### Problem requirements
Make an exact copy of the records, leaving out the images.

____ Dataset records

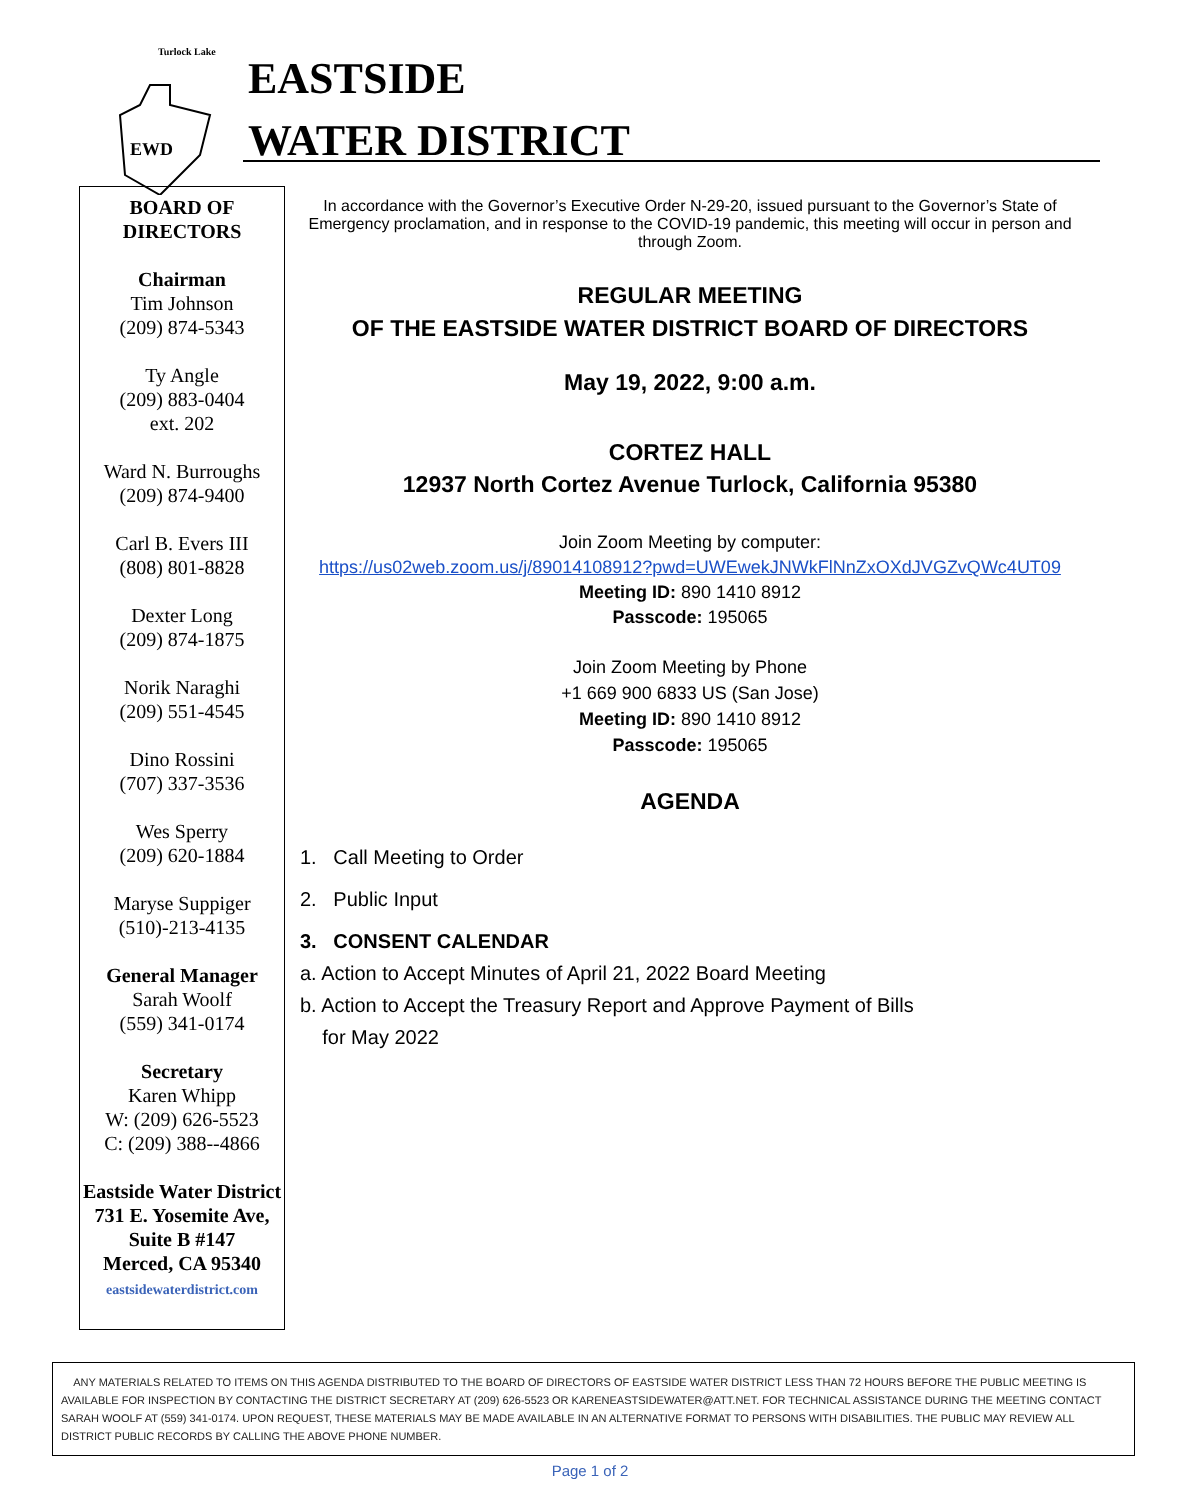Turlock Lake
EWD
EASTSIDE
WATER DISTRICT
BOARD OF
DIRECTORS
Chairman
Tim Johnson
(209) 874-5343
Ty Angle
(209) 883-0404
ext. 202
Ward N. Burroughs
(209) 874-9400
Carl B. Evers III
(808) 801-8828
Dexter Long
(209) 874-1875
Norik Naraghi
(209) 551-4545
Dino Rossini
(707) 337-3536
Wes Sperry
(209) 620-1884
Maryse Suppiger
(510)-213-4135
General Manager
Sarah Woolf
(559) 341-0174
Secretary
Karen Whipp
W: (209) 626-5523
C: (209) 388--4866
Eastside Water District
731 E. Yosemite Ave, Suite B #147
Merced, CA 95340
eastsidewaterdistrict.com
In accordance with the Governor’s Executive Order N-29-20, issued pursuant to the Governor’s State of Emergency proclamation, and in response to the COVID-19 pandemic, this meeting will occur in person and through Zoom.
REGULAR MEETING
OF THE EASTSIDE WATER DISTRICT BOARD OF DIRECTORS
May 19, 2022, 9:00 a.m.
CORTEZ HALL
12937 North Cortez Avenue Turlock, California 95380
Join Zoom Meeting by computer:
https://us02web.zoom.us/j/89014108912?pwd=UWEwekJNWkFlNnZxOXdJVGZvQWc4UT09
Meeting ID: 890 1410 8912
Passcode: 195065
Join Zoom Meeting by Phone
+1 669 900 6833 US (San Jose)
Meeting ID: 890 1410 8912
Passcode: 195065
AGENDA
1. Call Meeting to Order
2. Public Input
3. CONSENT CALENDAR
a. Action to Accept Minutes of April 21, 2022 Board Meeting
b. Action to Accept the Treasury Report and Approve Payment of Bills
for May 2022
ANY MATERIALS RELATED TO ITEMS ON THIS AGENDA DISTRIBUTED TO THE BOARD OF DIRECTORS OF EASTSIDE WATER DISTRICT LESS THAN 72 HOURS BEFORE THE PUBLIC MEETING IS AVAILABLE FOR INSPECTION BY CONTACTING THE DISTRICT SECRETARY AT (209) 626-5523 OR KARENEASTSIDEWATER@ATT.NET. FOR TECHNICAL ASSISTANCE DURING THE MEETING CONTACT SARAH WOOLF AT (559) 341-0174. UPON REQUEST, THESE MATERIALS MAY BE MADE AVAILABLE IN AN ALTERNATIVE FORMAT TO PERSONS WITH DISABILITIES. THE PUBLIC MAY REVIEW ALL DISTRICT PUBLIC RECORDS BY CALLING THE ABOVE PHONE NUMBER.
Page 1 of 2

________

### Your response
Turlock Lake
EWD
EASTSIDE
WATER DISTRICT
BOARD OF
DIRECTORS
Chairman
Tim Johnson
(209) 874-5343
Ty Angle
(209) 883-0404
ext. 202
Ward N. Burroughs
(209) 874-9400
Carl B. Evers III
(808) 801-8828
Dexter Long
(209) 874-1875
Norik Naraghi
(209) 551-4545
Dino Rossini
(707) 337-3536
Wes Sperry
(209) 620-1884
Maryse Suppiger
(510)-213-4135
General Manager
Sarah Woolf
(559) 341-0174
Secretary
Karen Whipp
W: (209) 626-5523
C: (209) 388--4866
Eastside Water District
731 E. Yosemite Ave, Suite B #147
Merced, CA 95340
eastsidewaterdistrict.com
In accordance with the Governor’s Executive Order N-29-20, issued pursuant to the Governor’s State of Emergency proclamation, and in response to the COVID-19 pandemic, this meeting will occur in person and through Zoom.
REGULAR MEETING
OF THE EASTSIDE WATER DISTRICT BOARD OF DIRECTORS
May 19, 2022, 9:00 a.m.
CORTEZ HALL
12937 North Cortez Avenue Turlock, California 95380
Join Zoom Meeting by computer:
https://us02web.zoom.us/j/89014108912?pwd=UWEwekJNWkFlNnZxOXdJVGZvQWc4UT09
Meeting ID: 890 1410 8912
Passcode: 195065
Join Zoom Meeting by Phone
+1 669 900 6833 US (San Jose)
Meeting ID: 890 1410 8912
Passcode: 195065
AGENDA
1. Call Meeting to Order
2. Public Input
3. CONSENT CALENDAR
a. Action to Accept Minutes of April 21, 2022 Board Meeting
b. Action to Accept the Treasury Report and Approve Payment of Bills
for May 2022
ANY MATERIALS RELATED TO ITEMS ON THIS AGENDA DISTRIBUTED TO THE BOARD OF DIRECTORS OF EASTSIDE WATER DISTRICT LESS THAN 72 HOURS BEFORE THE PUBLIC MEETING IS AVAILABLE FOR INSPECTION BY CONTACTING THE DISTRICT SECRETARY AT (209) 626-5523 OR KARENEASTSIDEWATER@ATT.NET. FOR TECHNICAL ASSISTANCE DURING THE MEETING CONTACT SARAH WOOLF AT (559) 341-0174. UPON REQUEST, THESE MATERIALS MAY BE MADE AVAILABLE IN AN ALTERNATIVE FORMAT TO PERSONS WITH DISABILITIES. THE PUBLIC MAY REVIEW ALL DISTRICT PUBLIC RECORDS BY CALLING THE ABOVE PHONE NUMBER.
Page 1 of 2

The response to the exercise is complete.